BEGIN Given information

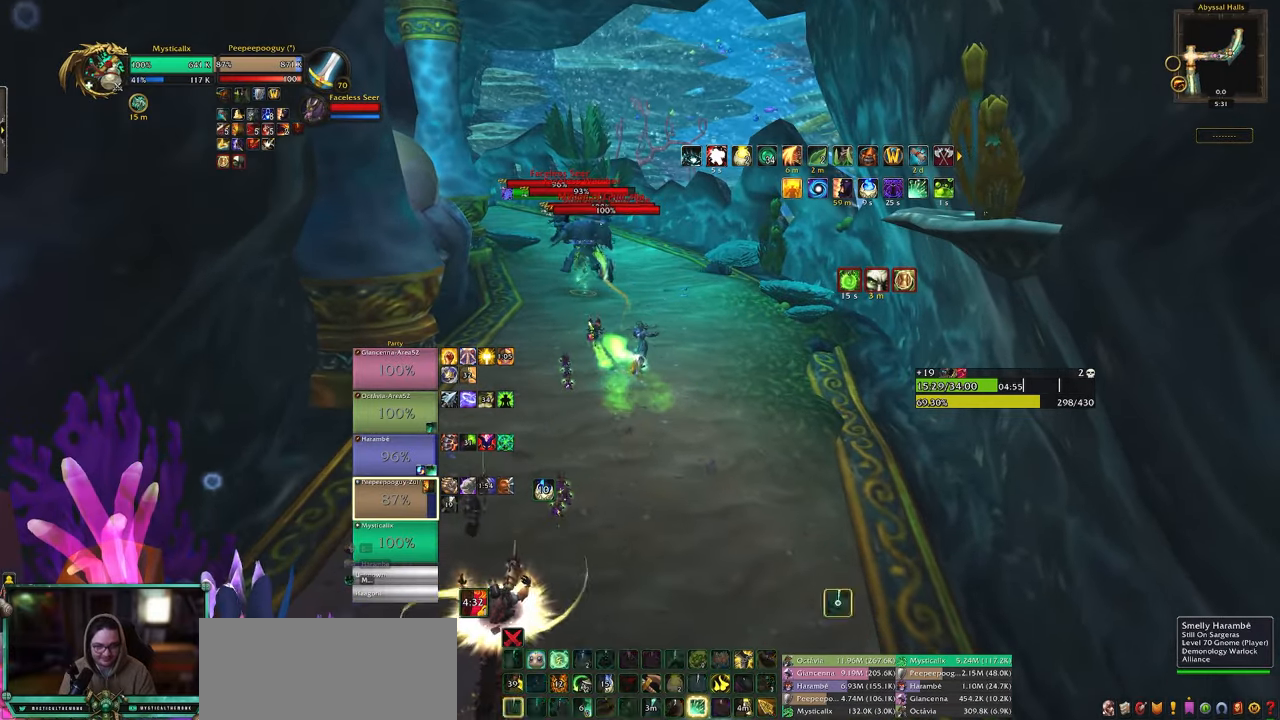
{"keys": [], "mouse": ["right"], "events": [[50, "1", "up"], [183, "1", "down"], [283, "1", "up"]]}
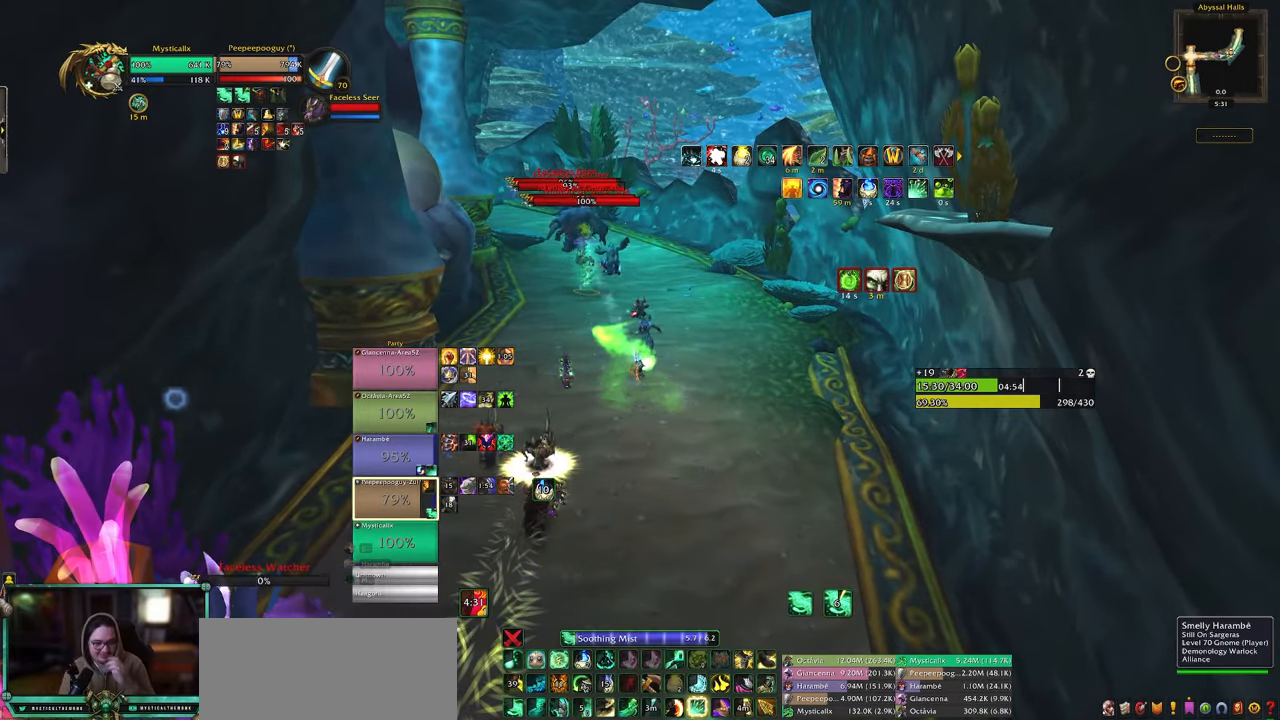
{"keys": ["5"], "mouse": ["right"], "events": [[167, "5", "down"], [200, "5", "up"], [300, "5", "down"], [400, "5", "up"], [433, "5", "down"]]}
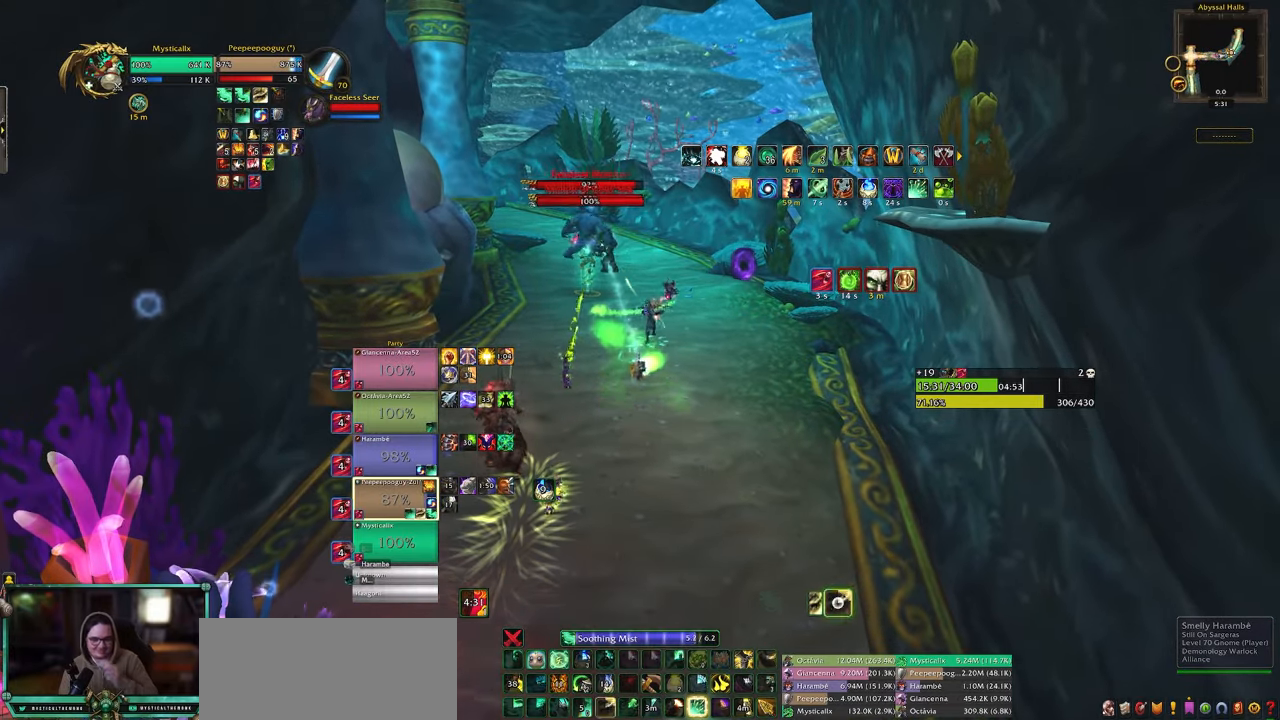
{"keys": [], "mouse": [], "events": [[83, "5", "up"], [83, "mouse_right", "up"]]}
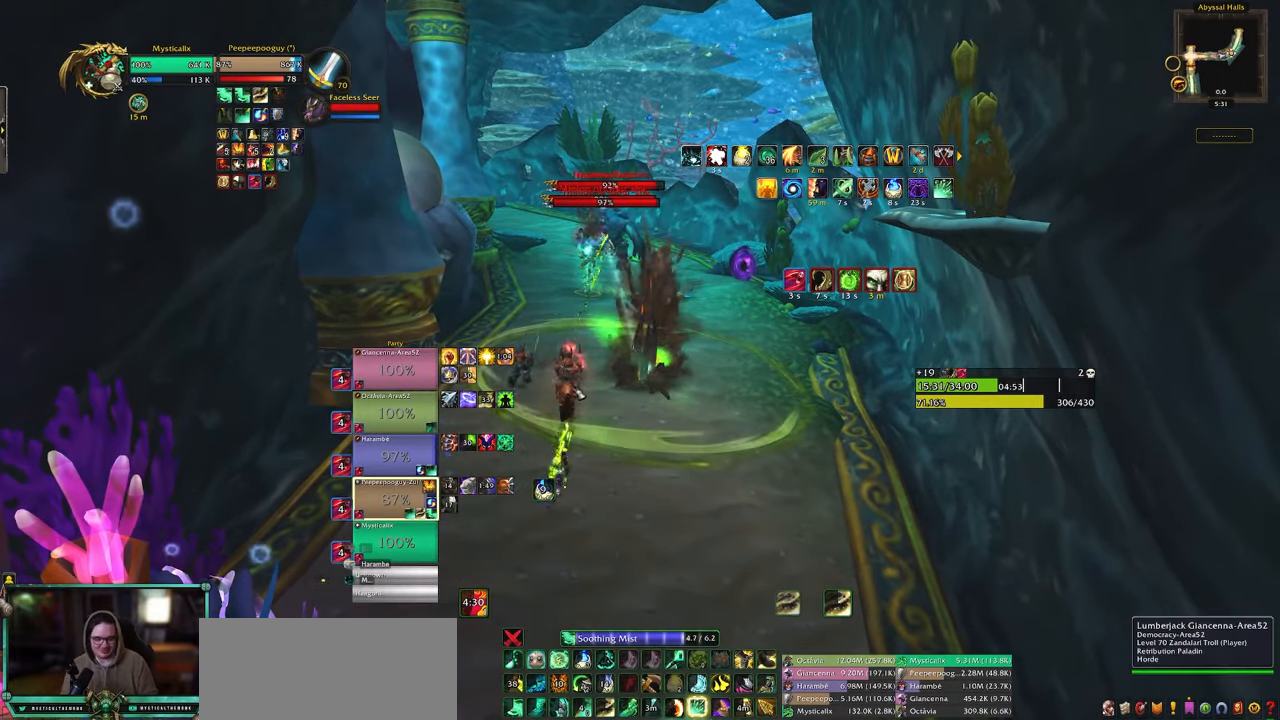
{"keys": ["9"], "mouse": [], "events": [[283, "9", "down"], [383, "9", "up"], [467, "9", "down"]]}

END Given information

* Task requirements: With the pictures removed, write the listing out word for word.

* Expected output:
{"keys": [], "mouse": ["right"], "events": [[50, "1", "up"], [183, "1", "down"], [283, "1", "up"]]}
{"keys": ["5"], "mouse": ["right"], "events": [[167, "5", "down"], [200, "5", "up"], [300, "5", "down"], [400, "5", "up"], [433, "5", "down"]]}
{"keys": [], "mouse": [], "events": [[83, "5", "up"], [83, "mouse_right", "up"]]}
{"keys": ["9"], "mouse": [], "events": [[283, "9", "down"], [383, "9", "up"], [467, "9", "down"]]}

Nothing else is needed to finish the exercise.